## Source material
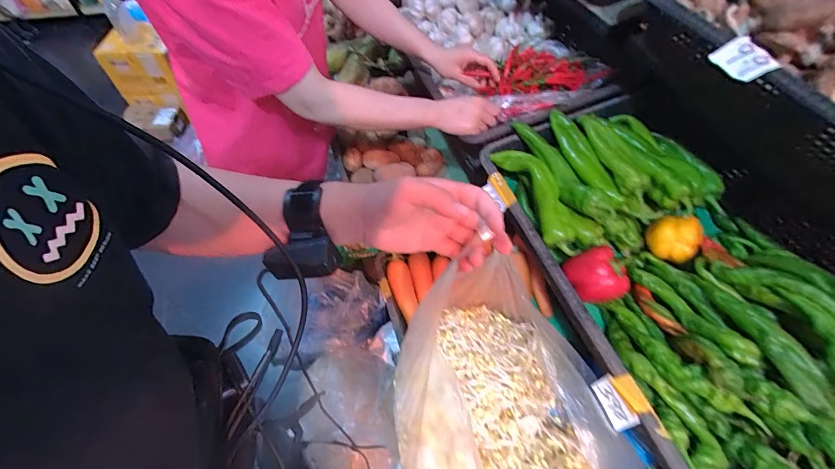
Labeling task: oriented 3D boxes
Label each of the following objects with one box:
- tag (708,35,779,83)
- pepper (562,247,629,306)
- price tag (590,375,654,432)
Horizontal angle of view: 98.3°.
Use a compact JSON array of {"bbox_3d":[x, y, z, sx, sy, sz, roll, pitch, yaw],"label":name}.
[{"bbox_3d":[0.355,-0.191,0.396,0.039,0.008,0.055,-33,62,17],"label":"tag"},{"bbox_3d":[0.255,0.057,0.511,0.066,0.059,0.080,-29,62,-23],"label":"pepper"},{"bbox_3d":[0.252,0.206,0.448,0.018,0.066,0.059,-15,57,-15],"label":"price tag"}]

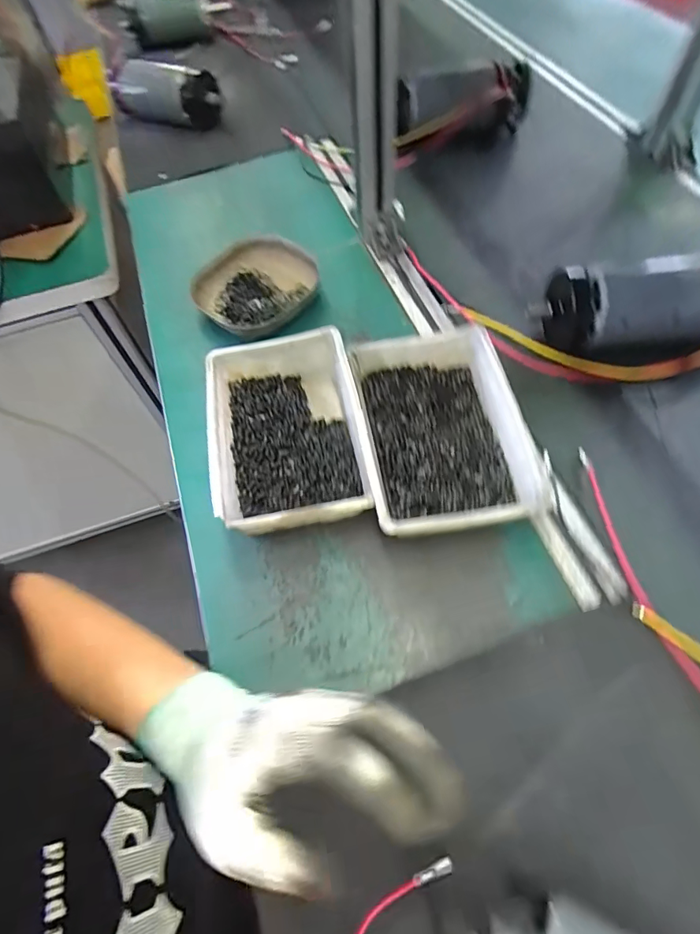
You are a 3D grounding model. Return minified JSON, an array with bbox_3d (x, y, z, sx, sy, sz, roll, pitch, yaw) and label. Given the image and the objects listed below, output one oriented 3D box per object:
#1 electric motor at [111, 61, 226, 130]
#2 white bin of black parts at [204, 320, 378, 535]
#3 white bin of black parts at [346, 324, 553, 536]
[{"bbox_3d":[-0.308,-0.641,0.809,0.200,0.079,0.079,14,63,12],"label":"electric motor"},{"bbox_3d":[-0.060,-0.033,0.454,0.140,0.052,0.202,-12,61,-2],"label":"white bin of black parts"},{"bbox_3d":[0.088,-0.033,0.438,0.151,0.049,0.203,-8,61,0],"label":"white bin of black parts"}]

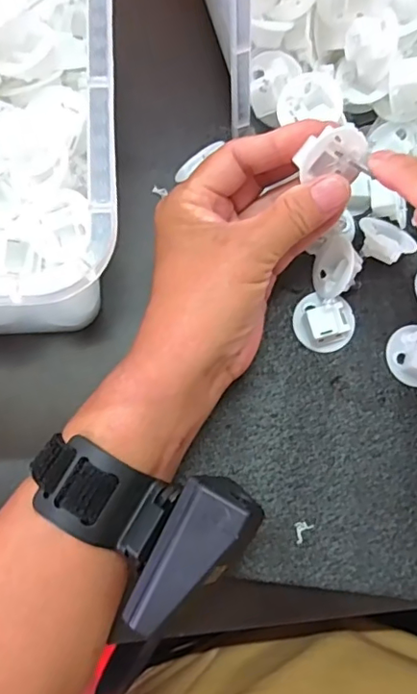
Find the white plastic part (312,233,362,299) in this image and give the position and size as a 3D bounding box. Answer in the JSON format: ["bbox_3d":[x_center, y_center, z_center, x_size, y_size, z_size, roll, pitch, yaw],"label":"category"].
[{"bbox_3d":[0.070,-0.044,0.294,0.023,0.026,0.036,10,79,2],"label":"white plastic part"}]

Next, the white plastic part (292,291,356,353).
[{"bbox_3d":[0.063,-0.013,0.295,0.033,0.015,0.030,0,79,0],"label":"white plastic part"}]

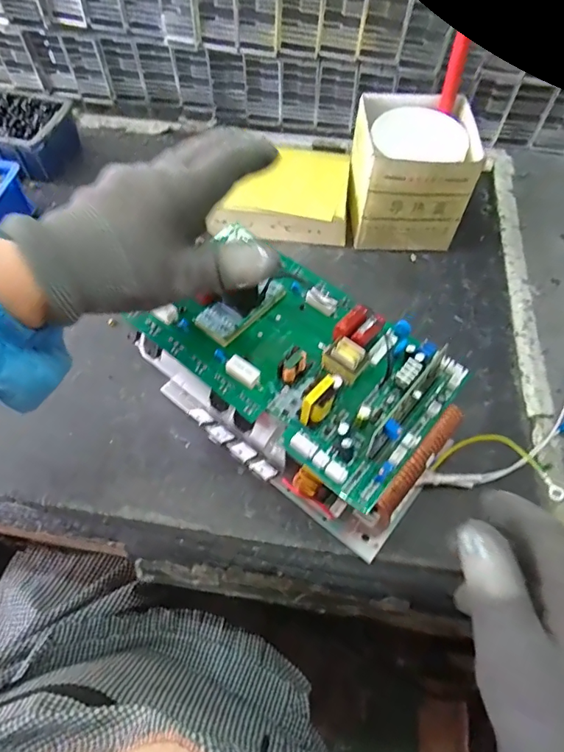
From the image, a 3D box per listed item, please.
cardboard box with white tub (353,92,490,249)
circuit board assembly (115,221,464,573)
[{"bbox_3d":[0.131,-0.217,0.492,0.117,0.110,0.119,5,60,2],"label":"cardboard box with white tub"},{"bbox_3d":[0.013,0.002,0.353,0.231,0.123,0.129,38,66,17],"label":"circuit board assembly"}]

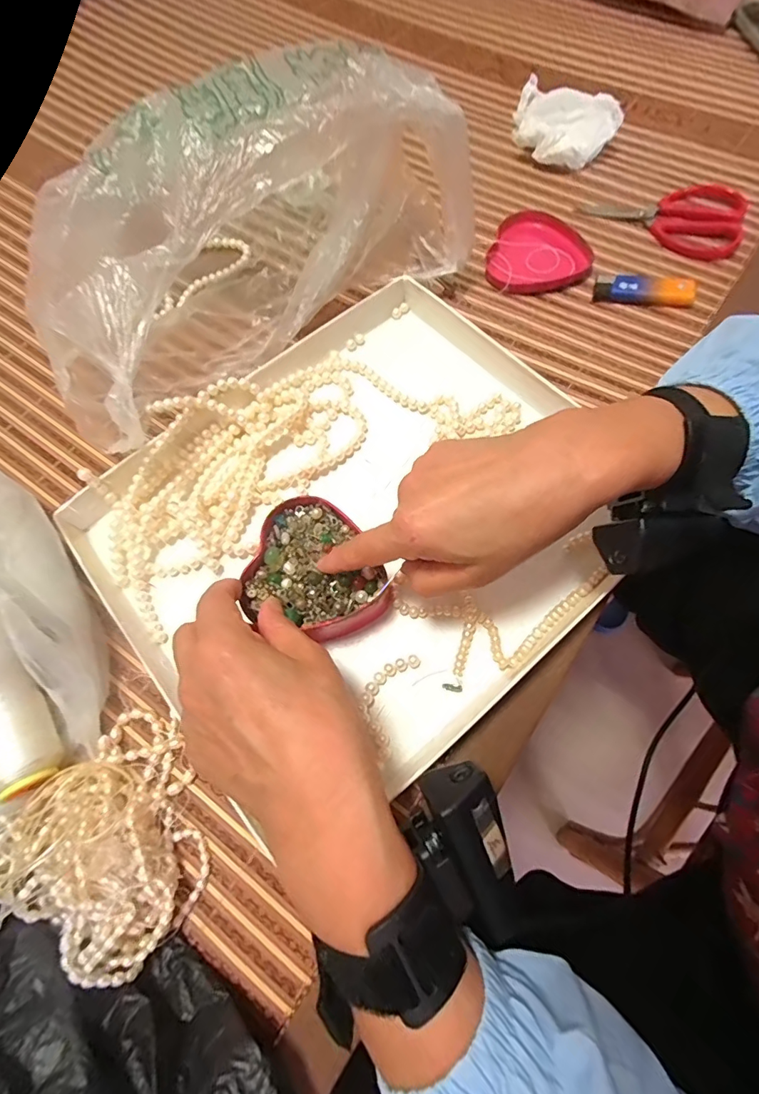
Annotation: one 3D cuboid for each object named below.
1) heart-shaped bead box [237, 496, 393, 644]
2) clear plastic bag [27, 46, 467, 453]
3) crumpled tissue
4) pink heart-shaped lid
[{"bbox_3d":[-0.037,0.016,0.311,0.088,0.032,0.083,15,71,7],"label":"heart-shaped bead box"},{"bbox_3d":[-0.117,-0.237,0.359,0.319,0.144,0.200,-38,75,-12],"label":"clear plastic bag"},{"bbox_3d":[0.195,-0.449,0.492,0.099,0.032,0.132,8,71,5],"label":"crumpled tissue"},{"bbox_3d":[0.149,-0.271,0.434,0.088,0.007,0.101,19,72,9],"label":"pink heart-shaped lid"}]

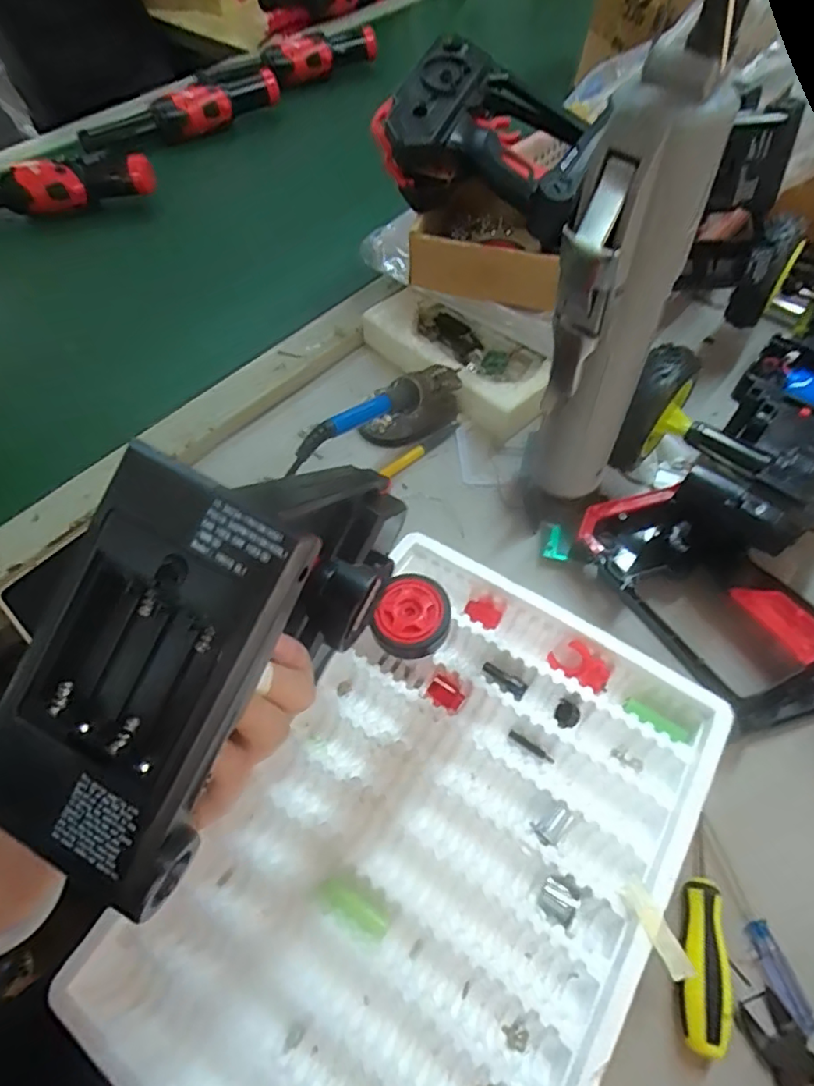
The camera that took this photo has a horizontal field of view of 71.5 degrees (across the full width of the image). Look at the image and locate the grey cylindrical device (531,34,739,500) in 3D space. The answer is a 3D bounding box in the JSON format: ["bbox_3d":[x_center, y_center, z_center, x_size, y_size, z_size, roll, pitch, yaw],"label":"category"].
[{"bbox_3d":[0.070,-0.073,0.205,0.029,0.156,0.031,-1,58,2],"label":"grey cylindrical device"}]

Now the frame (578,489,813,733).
[{"bbox_3d":[0.227,0.042,0.418,0.131,0.048,0.201,-24,60,-12],"label":"frame"}]

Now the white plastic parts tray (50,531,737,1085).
[{"bbox_3d":[0.014,0.178,0.335,0.240,0.048,0.346,29,64,19],"label":"white plastic parts tray"}]

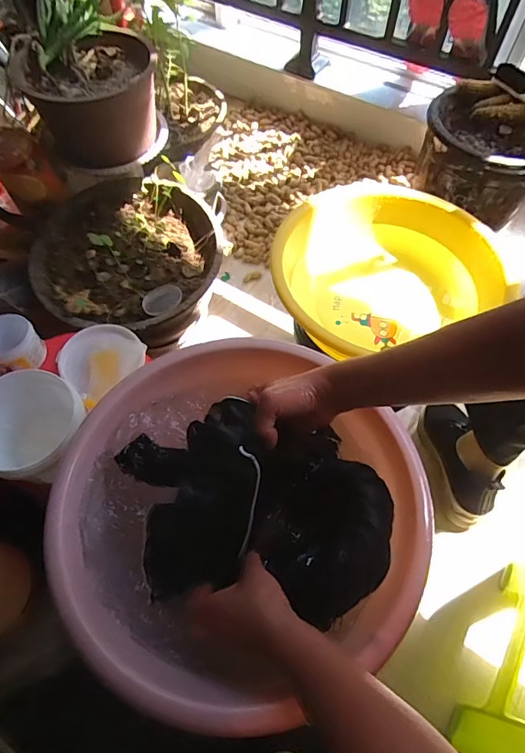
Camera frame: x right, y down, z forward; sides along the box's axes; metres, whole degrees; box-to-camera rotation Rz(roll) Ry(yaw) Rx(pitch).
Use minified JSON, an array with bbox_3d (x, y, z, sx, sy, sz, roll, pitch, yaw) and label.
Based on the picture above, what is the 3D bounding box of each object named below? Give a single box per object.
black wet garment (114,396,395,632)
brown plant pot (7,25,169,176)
[{"bbox_3d":[-0.015,0.127,0.433,0.285,0.107,0.182,8,62,4],"label":"black wet garment"},{"bbox_3d":[-0.295,-0.483,0.776,0.218,0.153,0.199,0,61,0],"label":"brown plant pot"}]

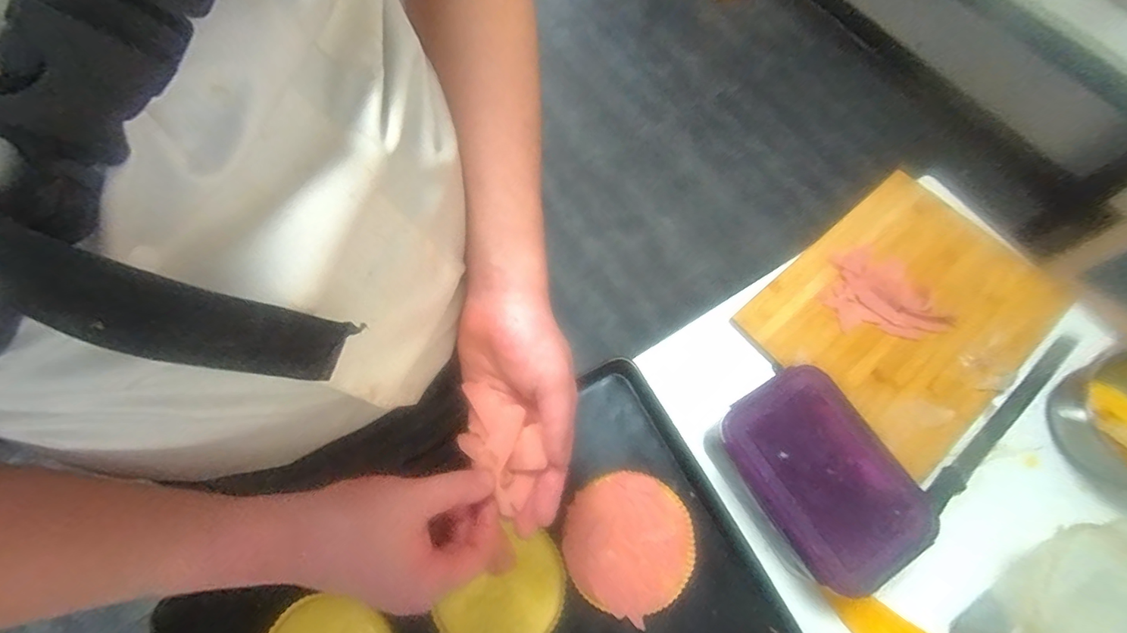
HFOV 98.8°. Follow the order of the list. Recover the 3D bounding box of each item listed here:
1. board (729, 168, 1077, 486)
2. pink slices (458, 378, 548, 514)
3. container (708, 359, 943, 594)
[{"bbox_3d":[0.483,-0.015,0.678,0.389,0.031,0.300,-39,73,-15],"label":"board"},{"bbox_3d":[-0.047,0.099,0.369,0.052,0.032,0.084,-35,72,-14],"label":"pink slices"},{"bbox_3d":[0.280,0.180,0.554,0.150,0.098,0.212,-28,71,-12],"label":"container"}]

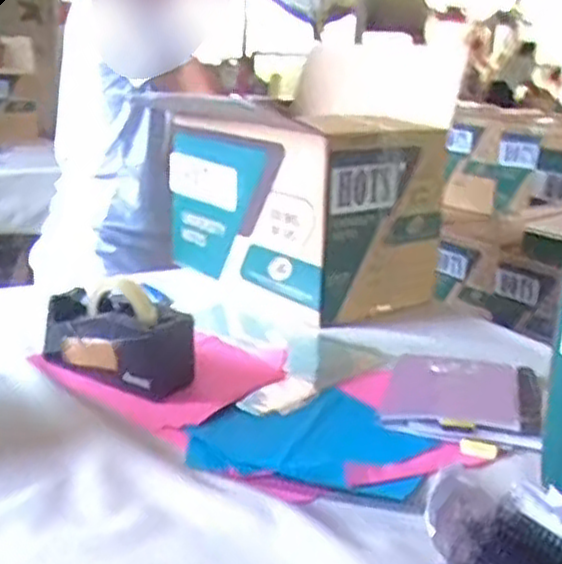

## What is expected
Starting at the line containing "Horizontal angle of view: 98.3°." and stopping at the line containing "#2 white bin", output every line above exactly, both ends included, with pictures omitted.

## Task answer
Horizontal angle of view: 98.3°.
Use a compact JSON array of {"bbox_3d":[x, y, z, sx, sy, sz, roll, pitch, yaw],"label":name}.
[{"bbox_3d":[0.355,-0.191,0.396,0.039,0.008,0.055,-33,62,17],"label":"tag"},{"bbox_3d":[0.255,0.057,0.511,0.066,0.059,0.080,-29,62,-23],"label":"pepper"},{"bbox_3d":[0.252,0.206,0.448,0.018,0.066,0.059,-15,57,-15],"label":"price tag"}]

You are a 3D grounding model. Return minified JSON, an array with bbox_3d (x, y, z, sx, sy, sz, roll, pitch, yaw) and label. Given the image and the objects listed below, output one oriented 3D box per object:
#1 electric motor at [111, 61, 226, 130]
#2 white bin of black parts at [204, 320, 378, 535]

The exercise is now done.